Hillary and Australia
15 Apr 2015|

Foreign Minister Bob Carr meets US Secretary of State Hillary Clinton on her arrival in Perth.In between steaming bowls of organic steel-cut oats and workouts deploying the one-legged Romanian deadlift, supple Bob Carr’s Diary of a Foreign Minister heaps praise on Hillary Clinton, ‘a world-historical figure’ for her energy, sharpness and tough campaigning skills. At their first meeting Carr frets about his ‘threadbare credentials’ while Hillary delivers a lesson in savvy statecraft: urging him not to accept Australian media reporting that the US marine deployment to Darwin is an ‘anti-China one.’ Hillary says ‘the Chinese practice gamesmanship in seeking advantage, but we would not let that change our own national interest.’

What a pity Carr didn’t follow this advice. In much of his diaries he worries about Australian defence cooperation with the US. ‘How does that get read in the Chinese embassy?’ he asks. When Carr meets Clinton for the 2012 AUSMIN meeting in Perth, he proudly goes out of his way to have ‘speed limits placed on the move towards a greater US military presence in Australia.’ Kim Beazley warns from Washington: ‘There is a hint that the Americans feel our strategic vision is being distorted by sensitivity to Chinese pressure on our political system.’

Bob Carr had a tin ear for alliance dynamics, but his description of Hillary at AUSMIN is wonderful:

‘She stepped off her big plane, eyes hidden behind large-framed oval sunglasses, her hair pulled back, an outsize light blue jacket and black slacks. She knew all our names, she didn’t complain about the fatigue, she said she was delighted to be here. For God’s sake, we’ve made her travel for thirty-five hours to reach Perth to give Stephen Smith another triumph for his home town – and even with touchdowns in Hawaii and Guam she projected freshness and charm.’

Hillary’s interest in Asia and engagement with Australia contrasts sharply with her successor at the State Department. Beazley wrote to Carr in February 2013: ‘[John Kerry] has been largely inaccessible to us. …unlike the situation with Clinton, Australia does not rank highly. Kerry wants big achievements. Erroneously Asia is not perceived as the locus of big achievements.’

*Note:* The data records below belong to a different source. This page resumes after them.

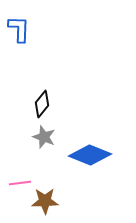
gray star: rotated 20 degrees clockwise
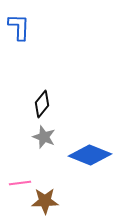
blue L-shape: moved 2 px up
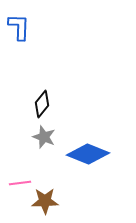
blue diamond: moved 2 px left, 1 px up
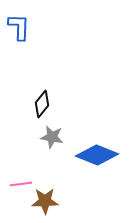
gray star: moved 8 px right; rotated 10 degrees counterclockwise
blue diamond: moved 9 px right, 1 px down
pink line: moved 1 px right, 1 px down
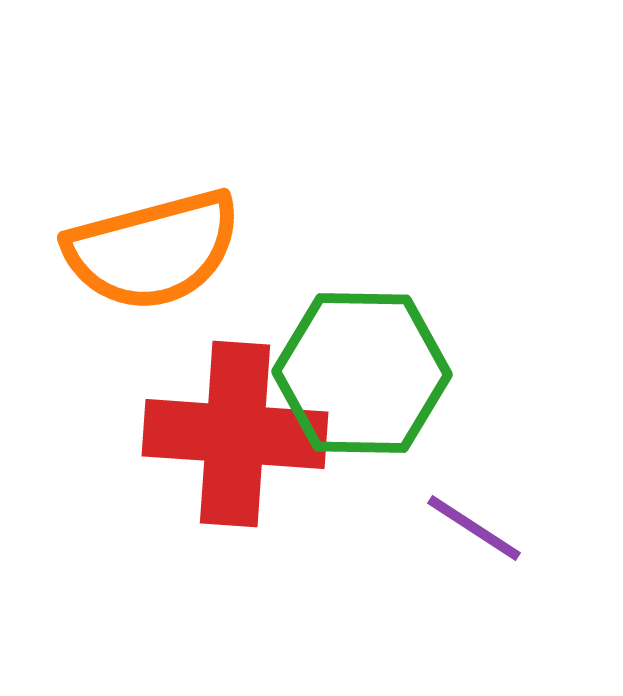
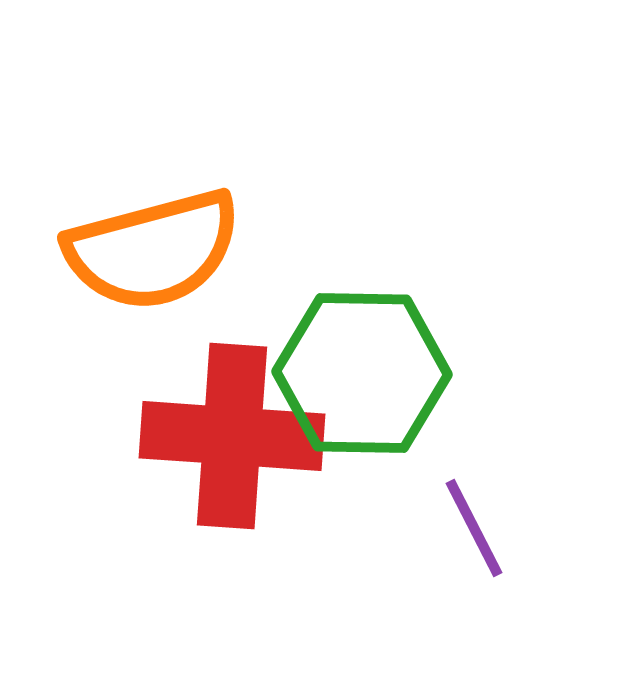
red cross: moved 3 px left, 2 px down
purple line: rotated 30 degrees clockwise
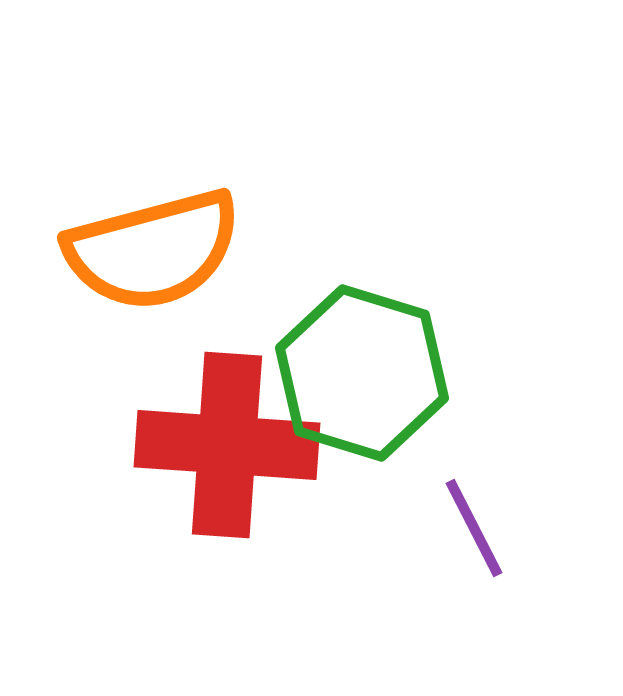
green hexagon: rotated 16 degrees clockwise
red cross: moved 5 px left, 9 px down
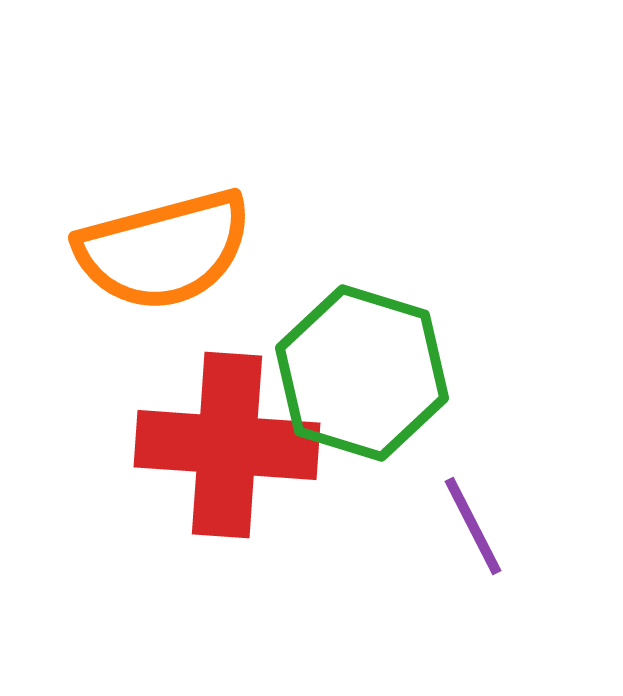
orange semicircle: moved 11 px right
purple line: moved 1 px left, 2 px up
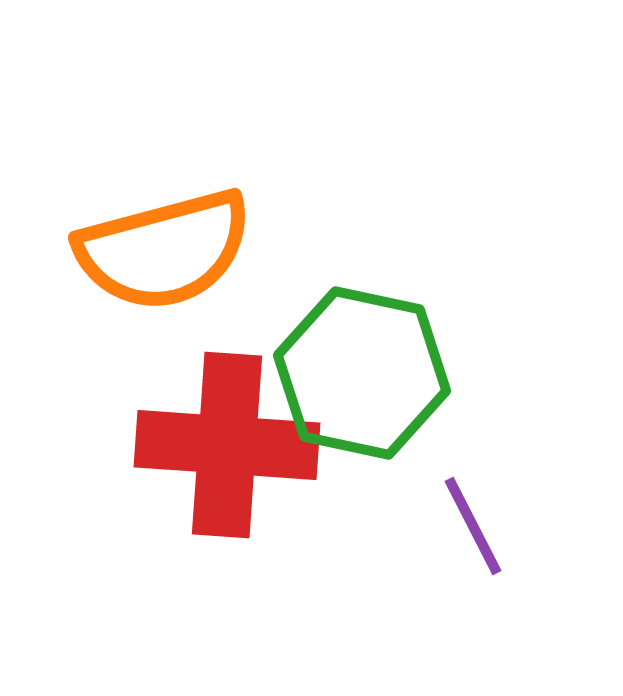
green hexagon: rotated 5 degrees counterclockwise
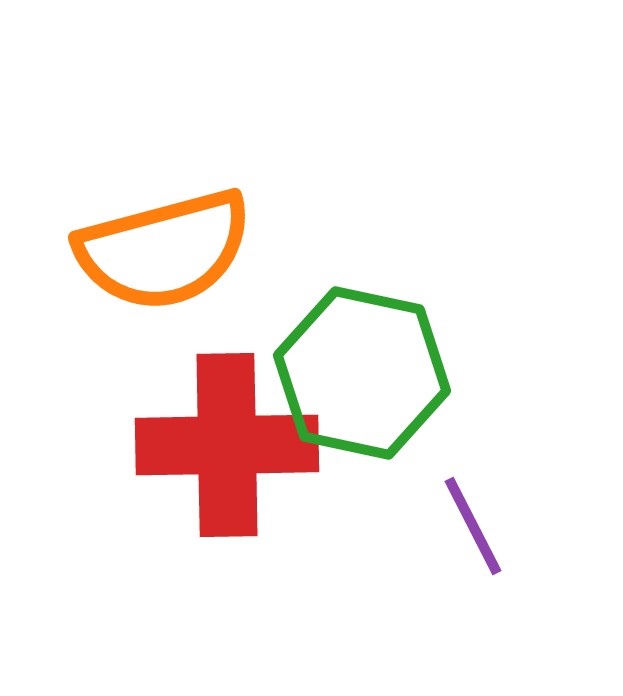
red cross: rotated 5 degrees counterclockwise
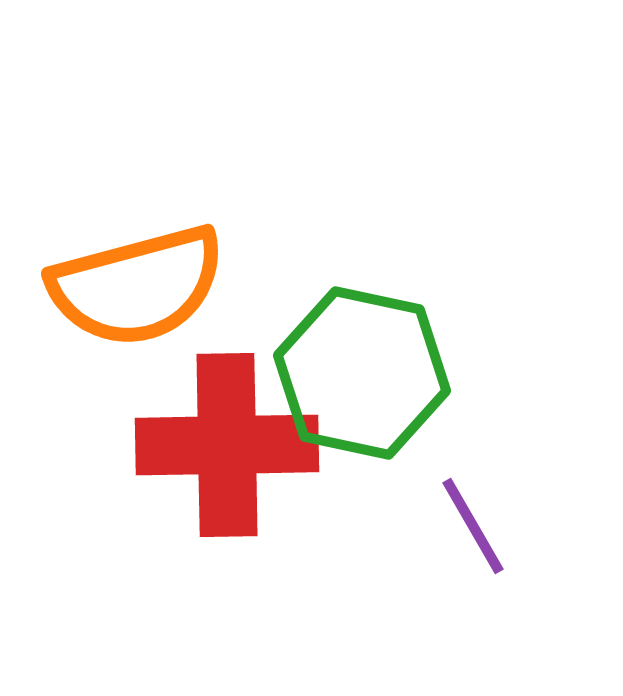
orange semicircle: moved 27 px left, 36 px down
purple line: rotated 3 degrees counterclockwise
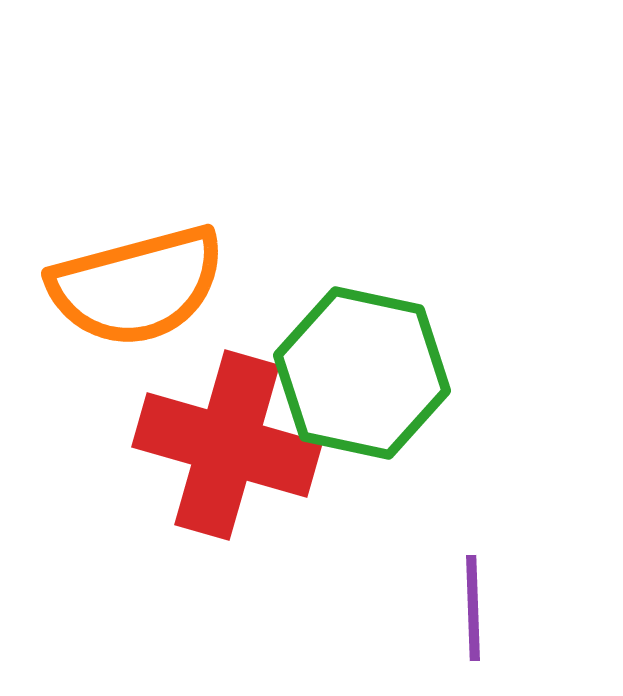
red cross: rotated 17 degrees clockwise
purple line: moved 82 px down; rotated 28 degrees clockwise
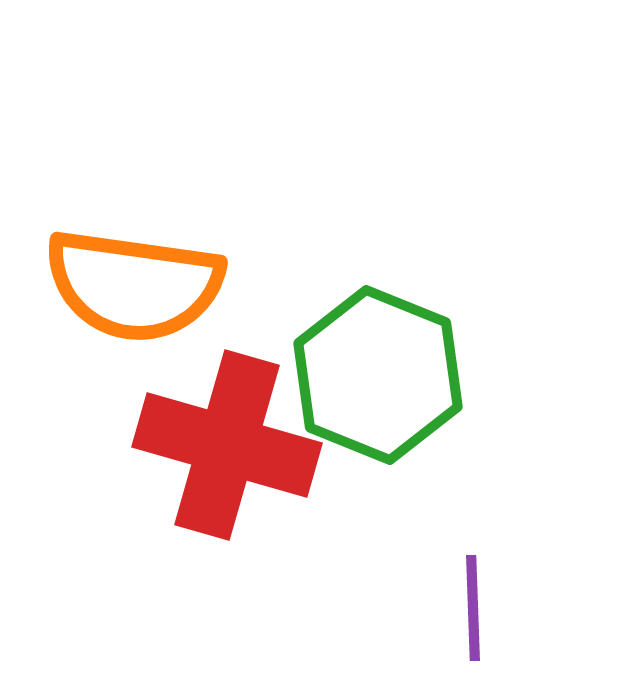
orange semicircle: moved 3 px left, 1 px up; rotated 23 degrees clockwise
green hexagon: moved 16 px right, 2 px down; rotated 10 degrees clockwise
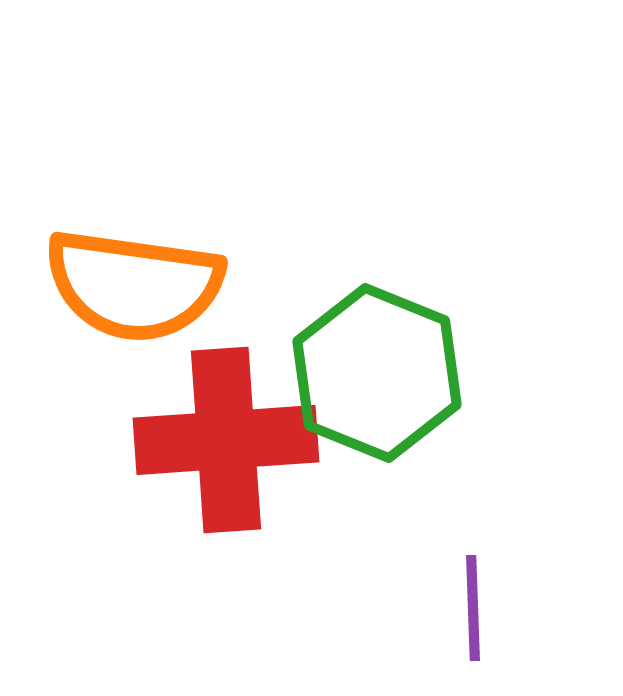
green hexagon: moved 1 px left, 2 px up
red cross: moved 1 px left, 5 px up; rotated 20 degrees counterclockwise
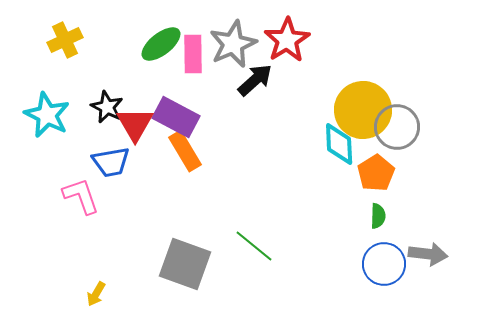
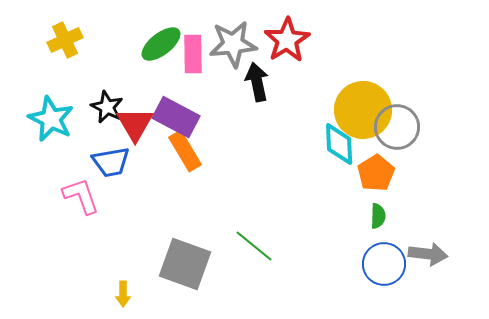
gray star: rotated 18 degrees clockwise
black arrow: moved 2 px right, 2 px down; rotated 60 degrees counterclockwise
cyan star: moved 4 px right, 4 px down
yellow arrow: moved 27 px right; rotated 30 degrees counterclockwise
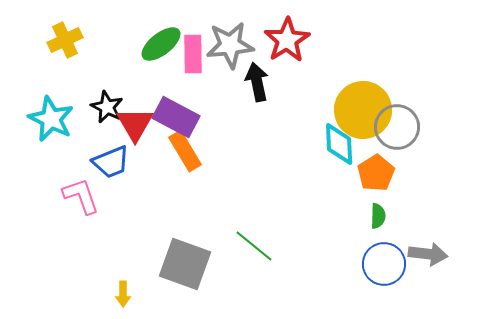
gray star: moved 3 px left, 1 px down
blue trapezoid: rotated 12 degrees counterclockwise
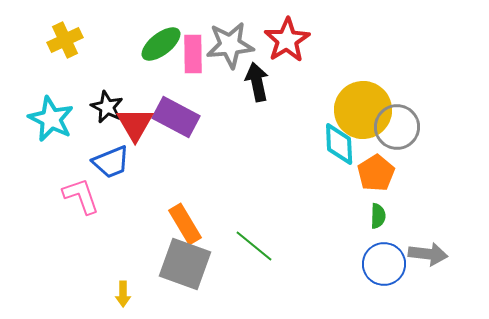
orange rectangle: moved 73 px down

Beazley’s view was spot on. Subsequent AUSMINs have been wooden affairs. Kerry has sought his own world-historical status in the Middle East largely by boosting Iran, ignoring Iraq and annoying Israel—an unusual American recipe. President Obama’s second-term engagement with Australia has been limited. In November last year Obama bypassed talks in Canberra preferring to lecture star-struck students in Brisbane about climate change and repeating the same jokes about Australian accents that he used on his 2011 visit. Of course, the Americans love us: in 2013 Obama told Abbott in Washington, ‘Aussies know how to fight. I like to have them in a foxhole when we are in trouble.’ But foxholes are cold places not designed for warm relationships.

Clinton has a long journey to reach the White House and she may not win the presidency if the Republicans field a credible candidate. But if she succeeds, it’s likely that US–Australia relations would warm and that the US would put yet more emphasis on the Asia–Pacific. It’s possible (Bob Carr certainly thinks so) that Clinton would make her close allies Kurt Campbell Secretary of State and Michèle Flournoy Secretary of Defence. In Obama’s first term Campbell and Flournoy were the architects of the pivot to Asia and the enhanced program of defence cooperation with Australia. This would be a formidable trio that knows Australia well and values the role we play in global security.

Clinton will look for ways to distance herself from Obama’s legacy. She will presumably concentrate on domestic affairs because that will determine the election. On foreign policy she will likely reposition the Democrats into a more traditional mode of engagement and supporting key allies. Her biggest immediate security challenge will be to shape a coherent response to instability in the Middle East. As a key defence adviser to the Hillary campaign its notable that Michèle Flournoy has been calling for increased defence spending and for more efforts to reassure Asian allies of US commitment to regional security.

Clinton offered some rather shrewd advice to Australia in mid-2014. According to journalist Paul McGeough:

‘Interviewed for Fairfax Media’s Good Weekend on the launch of her memoir Hard Choices, Clinton warned that the Abbott government’s drive for even more trade with China ‘makes you dependent, to an extent that can undermine your freedom of movement and your sovereignty, economic and political.’ … It’s a mistake whether you’re a country, or a company or an individual to put, as we say in the vernacular, all your eggs in the one basket. Just as it was a mistake for Europe to become so dependent on a single supplier. Starting in March 2009, I made that case to the Europeans, that they were increasingly dependent on gas from Russia.’’

If Hillary becomes President there will be a sharper US interest in the direction of our own foreign policy. The price of closer US engagement will be higher American expectations of Australia. That would be a welcome discipline.